# [Activity]
Write out the lines below exactly, beginning at the one with "サーバー情報をアイコンのみにする（独自機能） | 有効 |" and stopping after the one with "Ausência | 05_KITCEP_D9185C00001_Termo_de_"; the pictures are not copied.

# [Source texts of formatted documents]
Segment Open
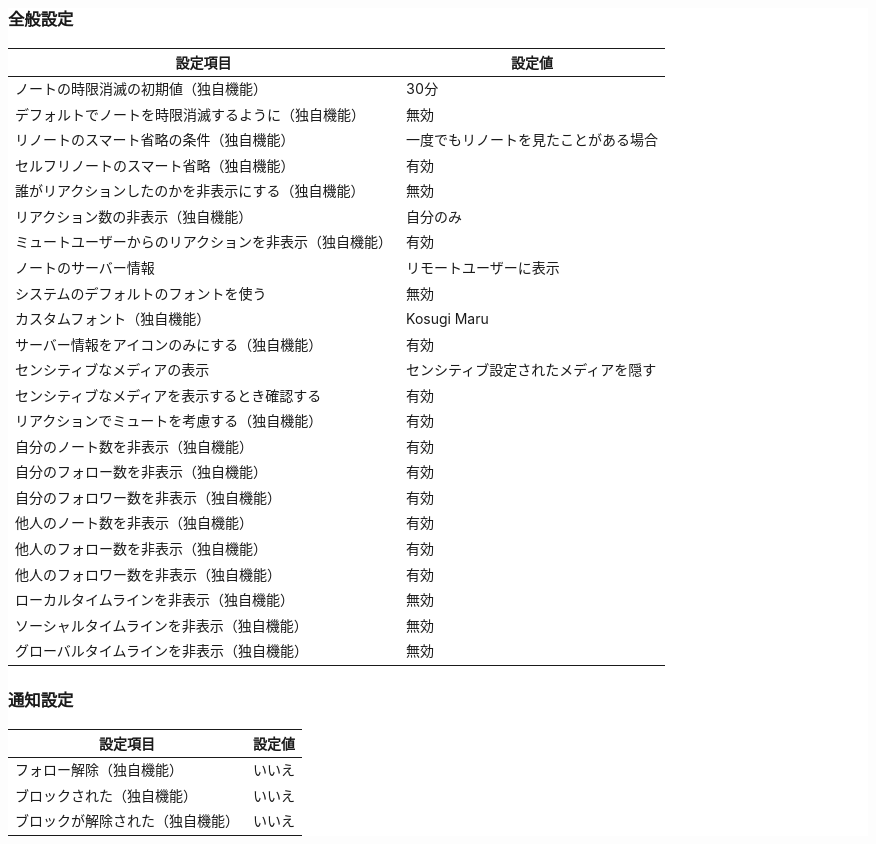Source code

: 
### 全般設定
| 設定項目 | 設定値 |
|----------|--------|
| ノートの時限消滅の初期値（独自機能） | 30分 |
| デフォルトでノートを時限消滅するように（独自機能） | 無効 |
| リノートのスマート省略の条件（独自機能） | 一度でもリノートを見たことがある場合 |
| セルフリノートのスマート省略（独自機能）| 有効 |
| 誰がリアクションしたのかを非表示にする（独自機能） | 無効 |
| リアクション数の非表示（独自機能） | 自分のみ |
| ミュートユーザーからのリアクションを非表示（独自機能） | 有効 |
| ノートのサーバー情報 | リモートユーザーに表示 |
| システムのデフォルトのフォントを使う | 無効 |
| カスタムフォント（独自機能） | Kosugi Maru |
| サーバー情報をアイコンのみにする（独自機能） | 有効 |
| センシティブなメディアの表示 | センシティブ設定されたメディアを隠す |
| センシティブなメディアを表示するとき確認する | 有効 |
| リアクションでミュートを考慮する（独自機能） | 有効 |
| 自分のノート数を非表示（独自機能） | 有効 |
| 自分のフォロー数を非表示（独自機能） | 有効 |
| 自分のフォロワー数を非表示（独自機能） | 有効 |
| 他人のノート数を非表示（独自機能） | 有効 |
| 他人のフォロー数を非表示（独自機能） | 有効 |
| 他人のフォロワー数を非表示（独自機能） | 有効 |
| ローカルタイムラインを非表示（独自機能） | 無効 |
| ソーシャルタイムラインを非表示（独自機能） | 無効 |
| グローバルタイムラインを非表示（独自機能） | 無効 |

### 通知設定
| 設定項目 | 設定値 |
|----------|--------|
| フォロー解除（独自機能） | いいえ |
| ブロックされた（独自機能） | いいえ |
| ブロックが解除された（独自機能） | いいえ |
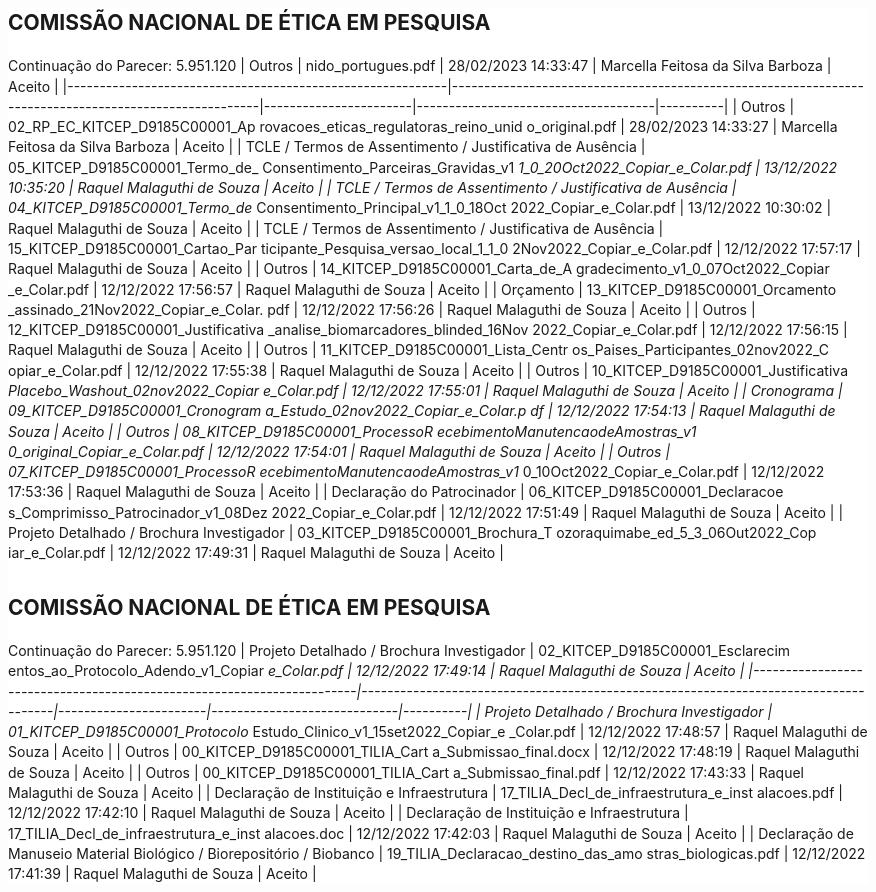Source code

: ## COMISSÃO NACIONAL DE ÉTICA EM PESQUISA

Continuação do Parecer: 5.951.120
| Outros                                                    | nido_portugues.pdf                                                                                    | 28/02/2023 14:33:47   | Marcella Feitosa da Silva Barboza   | Aceito   |
|-----------------------------------------------------------|-------------------------------------------------------------------------------------------------------|-----------------------|-------------------------------------|----------|
| Outros                                                    | 02_RP_EC_KITCEP_D9185C00001_Ap rovacoes_eticas_regulatoras_reino_unid o_original.pdf                  | 28/02/2023 14:33:27   | Marcella Feitosa da Silva Barboza   | Aceito   |
| TCLE / Termos de Assentimento / Justificativa de Ausência | 05_KITCEP_D9185C00001_Termo_de_ Consentimento_Parceiras_Gravidas_v1 _1_0_20Oct2022_Copiar_e_Colar.pdf | 13/12/2022 10:35:20   | Raquel Malaguthi de Souza           | Aceito   |
| TCLE / Termos de Assentimento / Justificativa de Ausência | 04_KITCEP_D9185C00001_Termo_de_ Consentimento_Principal_v1_1_0_18Oct 2022_Copiar_e_Colar.pdf          | 13/12/2022 10:30:02   | Raquel Malaguthi de Souza           | Aceito   |
| TCLE / Termos de Assentimento / Justificativa de Ausência | 15_KITCEP_D9185C00001_Cartao_Par ticipante_Pesquisa_versao_local_1_1_0 2Nov2022_Copiar_e_Colar.pdf    | 12/12/2022 17:57:17   | Raquel Malaguthi de Souza           | Aceito   |
| Outros                                                    | 14_KITCEP_D9185C00001_Carta_de_A gradecimento_v1_0_07Oct2022_Copiar _e_Colar.pdf                      | 12/12/2022 17:56:57   | Raquel Malaguthi de Souza           | Aceito   |
| Orçamento                                                 | 13_KITCEP_D9185C00001_Orcamento _assinado_21Nov2022_Copiar_e_Colar. pdf                               | 12/12/2022 17:56:26   | Raquel Malaguthi de Souza           | Aceito   |
| Outros                                                    | 12_KITCEP_D9185C00001_Justificativa _analise_biomarcadores_blinded_16Nov 2022_Copiar_e_Colar.pdf      | 12/12/2022 17:56:15   | Raquel Malaguthi de Souza           | Aceito   |
| Outros                                                    | 11_KITCEP_D9185C00001_Lista_Centr os_Paises_Participantes_02nov2022_C opiar_e_Colar.pdf               | 12/12/2022 17:55:38   | Raquel Malaguthi de Souza           | Aceito   |
| Outros                                                    | 10_KITCEP_D9185C00001_Justificativa _Placebo_Washout_02nov2022_Copiar _e_Colar.pdf                    | 12/12/2022 17:55:01   | Raquel Malaguthi de Souza           | Aceito   |
| Cronograma                                                | 09_KITCEP_D9185C00001_Cronogram a_Estudo_02nov2022_Copiar_e_Colar.p df                                | 12/12/2022 17:54:13   | Raquel Malaguthi de Souza           | Aceito   |
| Outros                                                    | 08_KITCEP_D9185C00001_ProcessoR ecebimentoManutencaodeAmostras_v1_ 0_original_Copiar_e_Colar.pdf      | 12/12/2022 17:54:01   | Raquel Malaguthi de Souza           | Aceito   |
| Outros                                                    | 07_KITCEP_D9185C00001_ProcessoR ecebimentoManutencaodeAmostras_v1_ 0_10Oct2022_Copiar_e_Colar.pdf     | 12/12/2022 17:53:36   | Raquel Malaguthi de Souza           | Aceito   |
| Declaração do Patrocinador                                | 06_KITCEP_D9185C00001_Declaracoe s_Comprimisso_Patrocinador_v1_08Dez 2022_Copiar_e_Colar.pdf          | 12/12/2022 17:51:49   | Raquel Malaguthi de Souza           | Aceito   |
| Projeto Detalhado / Brochura Investigador                 | 03_KITCEP_D9185C00001_Brochura_T ozoraquimabe_ed_5_3_06Out2022_Cop iar_e_Colar.pdf                    | 12/12/2022 17:49:31   | Raquel Malaguthi de Souza           | Aceito   |

## COMISSÃO NACIONAL DE ÉTICA EM PESQUISA

Continuação do Parecer: 5.951.120
| Projeto Detalhado / Brochura Investigador                             | 02_KITCEP_D9185C00001_Esclarecim entos_ao_Protocolo_Adendo_v1_Copiar _e_Colar.pdf   | 12/12/2022 17:49:14   | Raquel Malaguthi de Souza   | Aceito   |
|-----------------------------------------------------------------------|-------------------------------------------------------------------------------------|-----------------------|-----------------------------|----------|
| Projeto Detalhado / Brochura Investigador                             | 01_KITCEP_D9185C00001_Protocolo_ Estudo_Clinico_v1_15set2022_Copiar_e _Colar.pdf    | 12/12/2022 17:48:57   | Raquel Malaguthi de Souza   | Aceito   |
| Outros                                                                | 00_KITCEP_D9185C00001_TILIA_Cart a_Submissao_final.docx                             | 12/12/2022 17:48:19   | Raquel Malaguthi de Souza   | Aceito   |
| Outros                                                                | 00_KITCEP_D9185C00001_TILIA_Cart a_Submissao_final.pdf                              | 12/12/2022 17:43:33   | Raquel Malaguthi de Souza   | Aceito   |
| Declaração de Instituição e Infraestrutura                            | 17_TILIA_Decl_de_infraestrutura_e_inst alacoes.pdf                                  | 12/12/2022 17:42:10   | Raquel Malaguthi de Souza   | Aceito   |
| Declaração de Instituição e Infraestrutura                            | 17_TILIA_Decl_de_infraestrutura_e_inst alacoes.doc                                  | 12/12/2022 17:42:03   | Raquel Malaguthi de Souza   | Aceito   |
| Declaração de Manuseio Material Biológico / Biorepositório / Biobanco | 19_TILIA_Declaracao_destino_das_amo stras_biologicas.pdf                            | 12/12/2022 17:41:39   | Raquel Malaguthi de Souza   | Aceito   |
Segment Closed
# [Reply]
| サーバー情報をアイコンのみにする（独自機能） | 有効 |
| センシティブなメディアの表示 | センシティブ設定されたメディアを隠す |
| センシティブなメディアを表示するとき確認する | 有効 |
| リアクションでミュートを考慮する（独自機能） | 有効 |
| 自分のノート数を非表示（独自機能） | 有効 |
| 自分のフォロー数を非表示（独自機能） | 有効 |
| 自分のフォロワー数を非表示（独自機能） | 有効 |
| 他人のノート数を非表示（独自機能） | 有効 |
| 他人のフォロー数を非表示（独自機能） | 有効 |
| 他人のフォロワー数を非表示（独自機能） | 有効 |
| ローカルタイムラインを非表示（独自機能） | 無効 |
| ソーシャルタイムラインを非表示（独自機能） | 無効 |
| グローバルタイムラインを非表示（独自機能） | 無効 |

### 通知設定
| 設定項目 | 設定値 |
|----------|--------|
| フォロー解除（独自機能） | いいえ |
| ブロックされた（独自機能） | いいえ |
| ブロックが解除された（独自機能） | いいえ |
Source code

: ## COMISSÃO NACIONAL DE ÉTICA EM PESQUISA

Continuação do Parecer: 5.951.120
| Outros                                                    | nido_portugues.pdf                                                                                    | 28/02/2023 14:33:47   | Marcella Feitosa da Silva Barboza   | Aceito   |
|-----------------------------------------------------------|-------------------------------------------------------------------------------------------------------|-----------------------|-------------------------------------|----------|
| Outros                                                    | 02_RP_EC_KITCEP_D9185C00001_Ap rovacoes_eticas_regulatoras_reino_unid o_original.pdf                  | 28/02/2023 14:33:27   | Marcella Feitosa da Silva Barboza   | Aceito   |
| TCLE / Termos de Assentimento / Justificativa de Ausência | 05_KITCEP_D9185C00001_Termo_de_ Consentimento_Parceiras_Gravidas_v1 _1_0_20Oct2022_Copiar_e_Colar.pdf | 13/12/2022 10:35:20   | Raquel Malaguthi de Souza           | Aceito   |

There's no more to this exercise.